● What you are asked to do
Rewrite the data starting at the line containing "medidas contra las motos con" and ending at the line containing "contra la Ley de Tierras", with "Neuquén" changed to "Zapala" and nothing else altered. Give only those lines.

● Input material

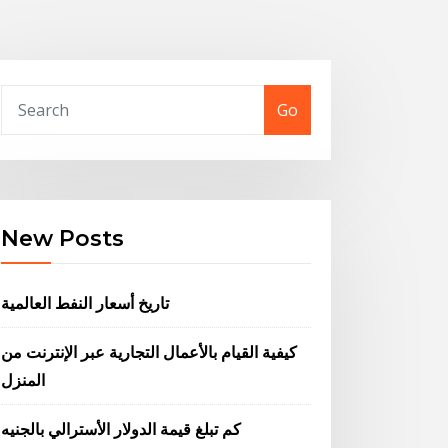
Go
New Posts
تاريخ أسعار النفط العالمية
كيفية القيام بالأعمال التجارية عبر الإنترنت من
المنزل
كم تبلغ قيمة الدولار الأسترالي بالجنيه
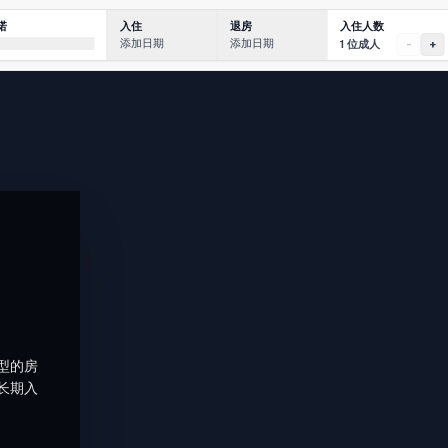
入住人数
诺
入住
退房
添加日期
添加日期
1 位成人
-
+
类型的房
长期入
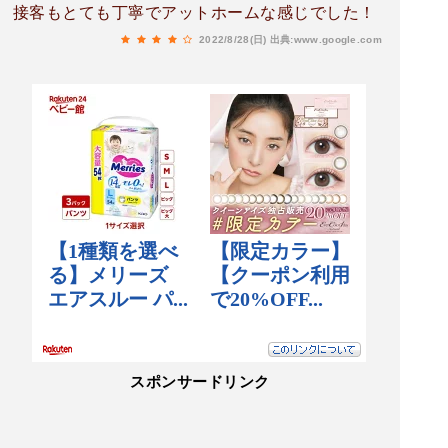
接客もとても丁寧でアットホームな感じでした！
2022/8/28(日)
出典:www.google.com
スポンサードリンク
==
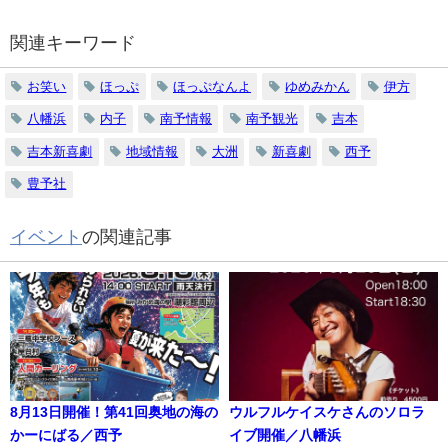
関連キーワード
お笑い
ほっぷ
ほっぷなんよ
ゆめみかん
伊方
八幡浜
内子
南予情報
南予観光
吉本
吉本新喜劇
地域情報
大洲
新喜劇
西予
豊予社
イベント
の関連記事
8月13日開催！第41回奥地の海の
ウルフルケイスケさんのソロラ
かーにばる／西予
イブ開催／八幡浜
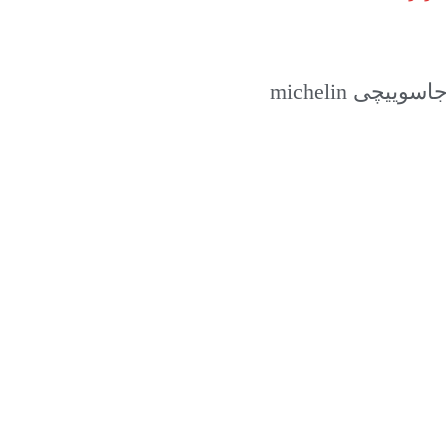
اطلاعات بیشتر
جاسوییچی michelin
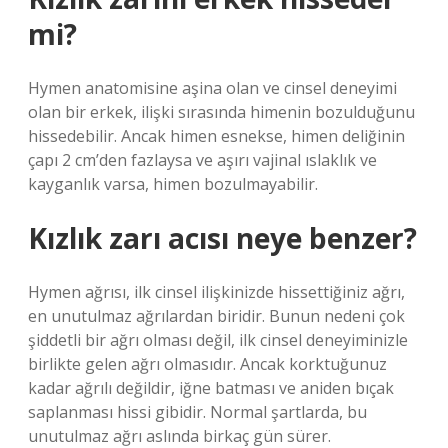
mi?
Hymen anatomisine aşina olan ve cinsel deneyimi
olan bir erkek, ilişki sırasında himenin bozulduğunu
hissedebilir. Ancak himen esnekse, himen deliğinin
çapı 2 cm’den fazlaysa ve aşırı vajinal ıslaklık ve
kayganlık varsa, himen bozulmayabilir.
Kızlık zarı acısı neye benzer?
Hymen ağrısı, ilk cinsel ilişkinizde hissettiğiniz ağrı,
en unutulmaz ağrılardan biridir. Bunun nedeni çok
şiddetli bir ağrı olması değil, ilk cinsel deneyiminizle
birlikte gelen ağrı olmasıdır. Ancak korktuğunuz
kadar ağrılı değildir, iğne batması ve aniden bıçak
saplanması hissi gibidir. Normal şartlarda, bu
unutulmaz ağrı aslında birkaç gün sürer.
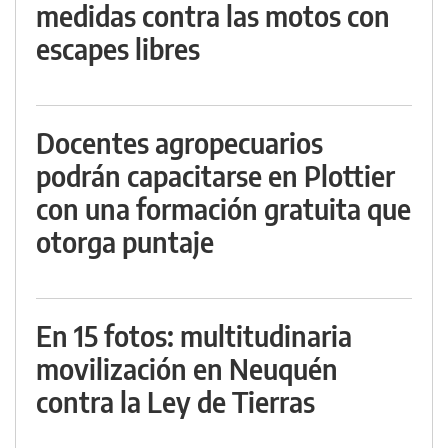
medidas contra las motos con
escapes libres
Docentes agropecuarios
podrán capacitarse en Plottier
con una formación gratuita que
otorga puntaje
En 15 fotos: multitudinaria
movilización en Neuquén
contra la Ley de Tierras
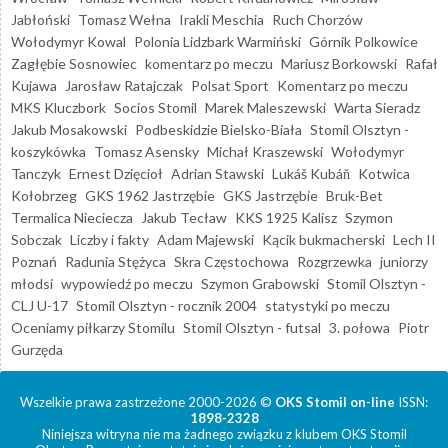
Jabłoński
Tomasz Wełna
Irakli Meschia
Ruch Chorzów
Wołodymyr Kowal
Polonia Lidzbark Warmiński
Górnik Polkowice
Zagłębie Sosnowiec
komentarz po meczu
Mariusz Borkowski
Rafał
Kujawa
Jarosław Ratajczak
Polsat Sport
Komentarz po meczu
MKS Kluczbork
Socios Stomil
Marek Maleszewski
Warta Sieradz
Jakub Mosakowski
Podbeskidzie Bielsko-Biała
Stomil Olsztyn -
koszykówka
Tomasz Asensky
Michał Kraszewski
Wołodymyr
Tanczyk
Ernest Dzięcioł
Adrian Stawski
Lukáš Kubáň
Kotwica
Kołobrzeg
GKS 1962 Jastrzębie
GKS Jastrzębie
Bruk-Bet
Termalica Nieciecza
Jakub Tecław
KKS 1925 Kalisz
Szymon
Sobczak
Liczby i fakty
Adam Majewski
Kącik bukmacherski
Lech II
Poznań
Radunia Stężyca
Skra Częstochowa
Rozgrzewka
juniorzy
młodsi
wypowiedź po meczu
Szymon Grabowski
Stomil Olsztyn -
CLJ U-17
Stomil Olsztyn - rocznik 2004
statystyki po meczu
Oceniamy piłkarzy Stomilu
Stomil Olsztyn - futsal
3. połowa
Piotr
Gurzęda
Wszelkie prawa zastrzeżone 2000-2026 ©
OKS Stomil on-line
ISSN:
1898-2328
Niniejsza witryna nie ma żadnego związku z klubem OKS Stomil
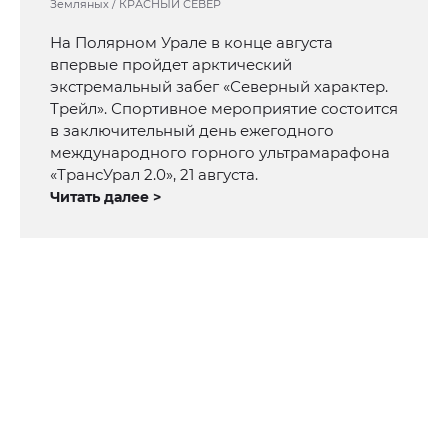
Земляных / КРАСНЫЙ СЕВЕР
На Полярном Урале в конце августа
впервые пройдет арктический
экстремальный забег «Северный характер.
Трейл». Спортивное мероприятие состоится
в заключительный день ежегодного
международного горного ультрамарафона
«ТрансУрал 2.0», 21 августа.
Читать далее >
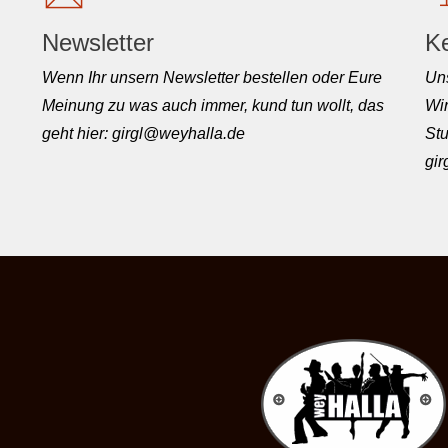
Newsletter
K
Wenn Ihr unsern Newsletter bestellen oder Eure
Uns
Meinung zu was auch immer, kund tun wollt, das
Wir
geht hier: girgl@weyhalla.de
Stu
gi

● Solution below
medidas contra las motos con
escapes libres
Docentes agropecuarios
podrán capacitarse en Plottier
con una formación gratuita que
otorga puntaje
En 15 fotos: multitudinaria
movilización en Zapala
contra la Ley de Tierras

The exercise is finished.